Algo me deixa inquieto

Algo me deixa inquieto. Eu sou professor de Sociologia no ensino médio de uma escola estadual em um pequeno município do Vale do Itajaí. Na cidade os moradores mais antigos e seus familiares mais jovens se orgulham de sua descendência predominantemente alemã. Na cidade também, os ditos “nativos” se orgulham da prosperidade movida pela força da indústria local. Os jovens, desde cedo, contagiam-se com a atmosfera paralisante do trabalho precoce. Aprende-se que o trabalho e tão ou mais importante que a educação escolar.

Com o advento da aprovação da reforma do ensino médio por via de uma medida provisória concebida pelo governo golpista de Michel Temer, uma nova realidade se impõe.

Minha escola foi selecionada para ser uma “escola piloto” para a aplicação do novo ensino médio que, em suma, diminui a carga horária destinada aos conteúdos da BNCC e flexibiliza o currículo oferecendo aos estudantes opções de aprofundamento em itinerários formativos, sendo um deles, a formação técnica profissional. Neste sentido, há uma clara fragmentação do ensino.
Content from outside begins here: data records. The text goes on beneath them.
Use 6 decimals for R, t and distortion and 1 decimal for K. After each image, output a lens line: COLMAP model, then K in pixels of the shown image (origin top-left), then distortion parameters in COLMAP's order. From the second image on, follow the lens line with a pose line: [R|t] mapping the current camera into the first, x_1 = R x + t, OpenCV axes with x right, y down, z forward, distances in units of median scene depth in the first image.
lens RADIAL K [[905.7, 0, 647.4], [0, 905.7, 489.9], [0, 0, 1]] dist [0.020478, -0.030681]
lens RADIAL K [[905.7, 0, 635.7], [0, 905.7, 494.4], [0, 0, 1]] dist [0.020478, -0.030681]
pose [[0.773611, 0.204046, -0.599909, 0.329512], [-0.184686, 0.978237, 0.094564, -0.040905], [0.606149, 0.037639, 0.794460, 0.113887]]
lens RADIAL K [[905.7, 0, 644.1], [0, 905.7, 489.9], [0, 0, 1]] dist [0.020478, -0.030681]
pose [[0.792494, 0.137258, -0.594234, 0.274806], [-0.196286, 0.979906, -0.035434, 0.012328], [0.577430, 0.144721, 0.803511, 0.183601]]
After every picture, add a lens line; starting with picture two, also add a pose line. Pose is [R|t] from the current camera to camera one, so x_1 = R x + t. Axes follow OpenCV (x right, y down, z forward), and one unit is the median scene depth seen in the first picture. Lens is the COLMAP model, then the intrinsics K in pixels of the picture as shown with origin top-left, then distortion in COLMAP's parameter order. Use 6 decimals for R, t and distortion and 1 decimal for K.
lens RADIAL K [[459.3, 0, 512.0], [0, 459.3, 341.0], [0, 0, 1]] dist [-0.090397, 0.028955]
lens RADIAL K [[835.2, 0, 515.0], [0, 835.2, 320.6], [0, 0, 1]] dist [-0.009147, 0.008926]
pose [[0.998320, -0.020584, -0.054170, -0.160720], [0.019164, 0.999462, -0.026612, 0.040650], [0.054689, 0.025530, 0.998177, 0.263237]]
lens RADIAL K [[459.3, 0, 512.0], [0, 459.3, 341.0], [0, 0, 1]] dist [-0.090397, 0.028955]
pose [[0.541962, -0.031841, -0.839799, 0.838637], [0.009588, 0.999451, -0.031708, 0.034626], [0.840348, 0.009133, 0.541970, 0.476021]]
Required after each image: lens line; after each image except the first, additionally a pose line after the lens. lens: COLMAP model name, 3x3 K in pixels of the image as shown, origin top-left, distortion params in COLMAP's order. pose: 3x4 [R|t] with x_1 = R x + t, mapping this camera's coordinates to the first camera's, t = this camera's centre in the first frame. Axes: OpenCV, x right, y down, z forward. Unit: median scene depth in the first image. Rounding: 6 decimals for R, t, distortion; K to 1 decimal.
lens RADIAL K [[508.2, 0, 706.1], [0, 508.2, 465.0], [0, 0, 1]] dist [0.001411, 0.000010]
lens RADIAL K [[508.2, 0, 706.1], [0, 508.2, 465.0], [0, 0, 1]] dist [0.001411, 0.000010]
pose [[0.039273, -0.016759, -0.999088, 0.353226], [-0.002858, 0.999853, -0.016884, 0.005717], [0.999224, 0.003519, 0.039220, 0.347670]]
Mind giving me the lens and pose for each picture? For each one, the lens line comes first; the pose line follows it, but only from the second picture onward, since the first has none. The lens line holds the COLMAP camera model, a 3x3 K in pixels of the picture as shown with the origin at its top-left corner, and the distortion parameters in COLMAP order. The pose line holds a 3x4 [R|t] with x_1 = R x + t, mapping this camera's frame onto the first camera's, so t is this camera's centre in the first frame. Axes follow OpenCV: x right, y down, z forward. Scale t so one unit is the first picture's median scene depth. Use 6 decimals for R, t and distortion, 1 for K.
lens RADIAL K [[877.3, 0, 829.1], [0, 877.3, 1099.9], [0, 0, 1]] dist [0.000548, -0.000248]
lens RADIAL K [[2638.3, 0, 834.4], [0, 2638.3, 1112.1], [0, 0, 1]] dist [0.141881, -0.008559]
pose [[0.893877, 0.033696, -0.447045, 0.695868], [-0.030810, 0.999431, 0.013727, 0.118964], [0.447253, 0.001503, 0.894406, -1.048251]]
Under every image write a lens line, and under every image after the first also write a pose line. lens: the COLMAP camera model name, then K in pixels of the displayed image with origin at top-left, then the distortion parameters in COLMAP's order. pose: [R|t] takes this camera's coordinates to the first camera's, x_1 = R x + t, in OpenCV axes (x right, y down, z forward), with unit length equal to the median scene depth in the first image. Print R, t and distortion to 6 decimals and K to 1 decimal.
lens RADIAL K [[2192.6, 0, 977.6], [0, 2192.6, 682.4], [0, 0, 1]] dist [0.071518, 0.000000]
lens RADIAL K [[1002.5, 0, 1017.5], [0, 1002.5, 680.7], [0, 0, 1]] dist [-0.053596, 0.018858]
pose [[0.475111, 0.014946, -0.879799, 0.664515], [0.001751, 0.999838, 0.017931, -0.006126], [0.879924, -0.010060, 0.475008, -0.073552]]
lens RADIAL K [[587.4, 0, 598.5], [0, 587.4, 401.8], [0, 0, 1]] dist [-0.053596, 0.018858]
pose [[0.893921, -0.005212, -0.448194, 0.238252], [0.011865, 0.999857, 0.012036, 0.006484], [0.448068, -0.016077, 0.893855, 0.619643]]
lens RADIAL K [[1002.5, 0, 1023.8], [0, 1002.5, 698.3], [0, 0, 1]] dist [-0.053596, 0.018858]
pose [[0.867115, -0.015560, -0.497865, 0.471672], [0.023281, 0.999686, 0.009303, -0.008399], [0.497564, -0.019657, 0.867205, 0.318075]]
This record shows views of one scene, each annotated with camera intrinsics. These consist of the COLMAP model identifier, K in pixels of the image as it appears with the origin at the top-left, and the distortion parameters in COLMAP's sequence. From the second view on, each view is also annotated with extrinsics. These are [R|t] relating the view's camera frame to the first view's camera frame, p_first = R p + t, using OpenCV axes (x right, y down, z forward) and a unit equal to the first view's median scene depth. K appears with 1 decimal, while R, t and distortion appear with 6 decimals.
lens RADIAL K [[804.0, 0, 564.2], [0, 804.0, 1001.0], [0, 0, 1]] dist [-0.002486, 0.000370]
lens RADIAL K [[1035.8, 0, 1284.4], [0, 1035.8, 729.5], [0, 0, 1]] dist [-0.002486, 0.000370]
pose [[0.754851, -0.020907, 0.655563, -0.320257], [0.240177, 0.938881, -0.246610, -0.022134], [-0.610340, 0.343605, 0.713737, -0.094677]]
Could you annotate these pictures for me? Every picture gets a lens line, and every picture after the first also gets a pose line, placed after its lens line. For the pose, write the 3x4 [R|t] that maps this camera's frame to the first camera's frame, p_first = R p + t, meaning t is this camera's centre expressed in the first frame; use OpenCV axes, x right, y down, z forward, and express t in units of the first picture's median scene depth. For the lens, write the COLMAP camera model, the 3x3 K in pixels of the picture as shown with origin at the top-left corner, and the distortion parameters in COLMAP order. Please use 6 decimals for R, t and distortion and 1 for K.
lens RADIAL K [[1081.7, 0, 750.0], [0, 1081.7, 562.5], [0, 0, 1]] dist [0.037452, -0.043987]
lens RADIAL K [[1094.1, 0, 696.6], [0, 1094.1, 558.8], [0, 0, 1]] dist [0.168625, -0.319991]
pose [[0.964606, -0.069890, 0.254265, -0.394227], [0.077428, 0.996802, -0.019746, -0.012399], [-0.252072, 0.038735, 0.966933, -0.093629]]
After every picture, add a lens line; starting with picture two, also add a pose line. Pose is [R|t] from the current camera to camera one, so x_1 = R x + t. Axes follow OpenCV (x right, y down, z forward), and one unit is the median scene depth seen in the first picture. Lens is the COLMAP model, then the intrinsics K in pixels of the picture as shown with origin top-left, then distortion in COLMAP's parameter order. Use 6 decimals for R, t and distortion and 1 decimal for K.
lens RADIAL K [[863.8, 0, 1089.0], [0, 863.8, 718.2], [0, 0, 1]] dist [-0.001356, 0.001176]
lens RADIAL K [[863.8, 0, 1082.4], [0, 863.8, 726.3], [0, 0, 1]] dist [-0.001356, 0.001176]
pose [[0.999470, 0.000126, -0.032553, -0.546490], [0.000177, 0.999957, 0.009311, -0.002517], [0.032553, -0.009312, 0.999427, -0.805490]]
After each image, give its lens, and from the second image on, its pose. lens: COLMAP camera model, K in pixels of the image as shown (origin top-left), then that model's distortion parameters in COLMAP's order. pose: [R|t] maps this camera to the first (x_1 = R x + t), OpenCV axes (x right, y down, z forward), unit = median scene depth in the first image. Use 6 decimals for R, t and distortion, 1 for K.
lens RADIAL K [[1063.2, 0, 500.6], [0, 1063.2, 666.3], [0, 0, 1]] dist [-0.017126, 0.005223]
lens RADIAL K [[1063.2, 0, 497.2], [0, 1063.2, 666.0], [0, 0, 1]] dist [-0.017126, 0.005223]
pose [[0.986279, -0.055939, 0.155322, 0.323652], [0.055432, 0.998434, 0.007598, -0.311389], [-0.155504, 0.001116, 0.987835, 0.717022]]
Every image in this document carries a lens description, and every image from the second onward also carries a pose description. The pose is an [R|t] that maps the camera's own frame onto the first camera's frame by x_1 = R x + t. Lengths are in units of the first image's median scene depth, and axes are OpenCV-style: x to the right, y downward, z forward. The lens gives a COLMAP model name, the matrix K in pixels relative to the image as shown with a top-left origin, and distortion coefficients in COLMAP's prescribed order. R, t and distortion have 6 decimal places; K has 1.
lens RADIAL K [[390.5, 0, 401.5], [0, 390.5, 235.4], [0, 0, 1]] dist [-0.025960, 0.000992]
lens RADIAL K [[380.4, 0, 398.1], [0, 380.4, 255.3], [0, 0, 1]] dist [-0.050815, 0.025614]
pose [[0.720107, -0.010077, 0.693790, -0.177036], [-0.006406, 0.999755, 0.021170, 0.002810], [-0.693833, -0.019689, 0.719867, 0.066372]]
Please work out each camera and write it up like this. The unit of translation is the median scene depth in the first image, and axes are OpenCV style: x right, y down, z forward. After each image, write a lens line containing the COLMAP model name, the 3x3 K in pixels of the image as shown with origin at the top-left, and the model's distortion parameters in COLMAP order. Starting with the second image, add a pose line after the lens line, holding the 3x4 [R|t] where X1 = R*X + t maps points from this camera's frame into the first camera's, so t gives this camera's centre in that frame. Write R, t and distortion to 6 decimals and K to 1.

Essa fragmentação suscita algumas discussões acerca da possibilidade de aprofundamento das desigualdades sociais uma vez que, os jovens com menor poder aquisitivo tendem a escolher cursos técnicos profissionalizantes para disputar posteriormente, baixos cargos num mercado de trabalho já bastante limitado. Já os jovens com maior poder aquisitivo tendem a escolher o ensino propedêutico e continuar seus estudos em cursos superiores, o que possibilita alçar melhores cargos no mercado de trabalho. Este problema não é recente e remonta à história da educação brasileira.

De acordo com esta perspectiva, reconhecendo o contexto de desigualdades no seio da educação brasileira, e reconhecendo também um possível aprofundamento do problema, minha preocupação reside no papel da Educação Científica e Tecnológica em meio a este panorama de reforma, uma vez que parto do pressuposto de que os discursos sobre ciência e tecnologia que circulam no contexto do ensino médio também refletem relações de poder e subordinação típicas das sociedades capitalistas. As disputas pela hegemonia de um projeto educacional significam também disputas pelos sentidos sobre C&T que circulam no contexto da educação básica.

De acordo com o documento da reforma do ensino médio temos, enquanto escola, a autonomia para construir um currículo de acordo com a realidade dos estudantes e da comunidade a qual pertencem. Levando isto em consideração e o que foi discutido na disciplina, fico me perguntando quais os rumos que devemos tomar. Como poderemos construir um currículo de perspectiva “decolonial”, socialmente contextualizado no que tange a C&T; e que atenda as necessidades dos estudantes e de uma comunidade inserida numa realidade não subalternizada?